By Rachel Brown Hackney
Months ago, Sarasota County Commissioner Alan Maio began mentioning that it was coming. On Feb. 28, staff won unanimous board approval to make it a reality.
Called a Unified Development Code, it will be an extensive update of the county’s land development and zoning regulations, Matt Osterhoudt, director of the county’s Planning and Development Services Department, explained during a presentation. All the material will be gathered into a single document, he added, in an effort to enable a reader “to more easily find significant regulatory information applicable to a property.”
“This is extremely important,” Maio pointed out. Referring to Chapter 74 of the County Code — which includes all the land development regulations — and that chapter’s Appendix A, which encompasses the zoning code, Maio added, “These two documents have not been touched in a good 10 years. Worse, for the consultant [who will handle the project], it is a horrible patch-quilt of hundreds, hundreds of amendments.”
Maio made the motion to hire Calvin, Giordano & Associates Inc. for $285,000 to undertake the work, which would “commence immediately,” Osterhoudt noted.
The firm’s corporate office is in Fort Lauderdale.
The timeline calls for the project to be completed in 18 months, Osterhoudt said.
“I know you put a lot of time in on this,” Maio told Osterhoudt. “I checked and triple-checked and quadruple-checked” that the emphasis would be on an update, Maio added. It will not be a matter of just re-codifying the regulations or rewriting the language, he pointed out. “It’s an update …”

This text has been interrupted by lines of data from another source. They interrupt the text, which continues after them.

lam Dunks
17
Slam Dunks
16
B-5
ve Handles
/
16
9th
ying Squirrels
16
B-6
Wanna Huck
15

Among the goals of the project, Osterhoudt explained, are to create a document combining the land use regulations and zoning code that is more user-friendly, intuitively organized, easier to read and understand, and “internally consistent across the Sarasota County Code of Ordinances.”
The plan also calls for illustrating the document with “effective graphics” and ensuring it is consistent not only with the county’s Comprehensive Plan but also with federal and state laws.

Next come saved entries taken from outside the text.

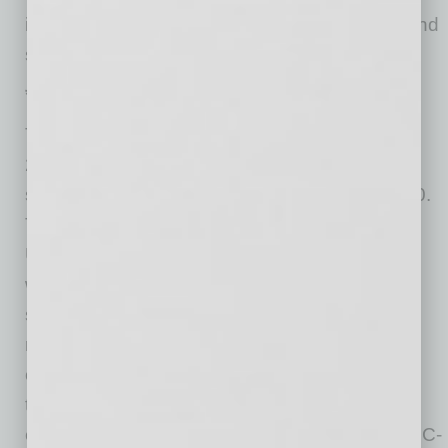
including insight on employee mental health and
sentiment on returning to the office.
*Methodology
The findings reported in the Nintex Workplace
2021 Study are the result of a commissioned
survey conducted by Lucid in September 2020.
The survey comprises responses from 1,000
U.S.-based full-time enterprise employees
working remotely and gauges employee
sentiment toward the evolving workplace. The
respondent pool included employees from
organizations with anywhere from 500 to more
than 50,000 employees, and included
employees across ranks, from coordinators to C-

Osterhoudt likened the first step of the project to “a discovery phase,” during which the consulting firm will research all the necessary codes and other material and meet with a variety of groups to develop “an annotated outline of identified issues, a refined outreach plan and a draft of the proposed [Unified Development Code] structural outline,” according to a slide he showed the commissioners.
The second phase will call for the consulting firm to move “to the full engagement effort” with community members; that will include surveys, meetings and public workshops.

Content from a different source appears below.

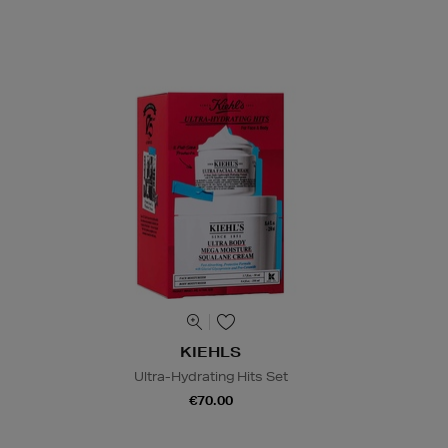
KIEHLS
Ultra-Hydrating Hits Set
€70.00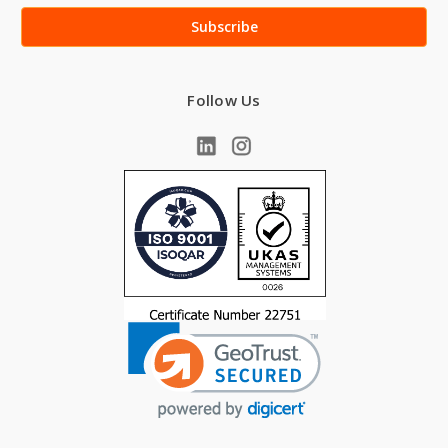
Follow Us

The third and final phase will encompass the formal public hearing process before the Planning Commission and the County Commission, Osterhoudt said.
The timeline he showed the board calls for three preliminary public meetings:
• April 6, when the Planning Commission will meet at 6:30 p.m. in the Commission Chambers at the County Administration Center located at 1660 Ringling Blvd. in downtown Sarasota.
• April 10, when the Board of Zoning Appeals will hold a session at 6 p.m. at the County Administration Center in Sarasota.
• April 19, when the county’s Development Service Advisory Committee will meet at 2:30 p.m. at 1001 Sarasota Center Blvd.
The schedule calls for county staff to receive the first draft of the proposed Unified Development Code in December. If all goes as planned, the document will be adopted and published in September 2018, Osterhoudt noted.
Staff already has created a web portal on the county’s website, Osterhoudt explained, so members of the public can provide comments and read monthly reports on the progress of the work. The webpage may be accessed easily by clicking on “Unified Development Code Project” under the Initiatives heading in the lower left-hand corner of the county’s website (www.scgov.net), he added.
The portal includes links to the Land Development Regulations chapter of the Sarasota County Code and to the Zoning Regulations appendix. It also features a link to a form for public comments. “We’ll give [those] right to our consultants,” Osterhoudt noted of the forms.
“I just think it’s an extremely aggressive timeline,” Commissioner Mike Moran told County Administrator Tom Harmer.
Because the board members can direct only the county administrator and county attorney to take action, and not staff, under the terms of the County Charter, Moran asked Harmer to be sure to inform the commissioners if it appears the consultant and staff cannot adhere to the proposed schedule.
With the update considered a major board priority, Harmer explained, staff will send the commissioners memos to keep them apprised of milestones. Moreover, Harmer pointed out, “Every quarter, you’re going to have an assistant county administrator at the podium [during a regular board meeting], presenting the latest status of this.”
“Perfect. Thank you,” Moran told him.
After making the motion to award the contract to Calvin, Giordano & Associates, Maio said he wished the firm’s representatives well. “This is maybe a tough timeline,” he added, but “it’s my expectation that we stick to this timeline.”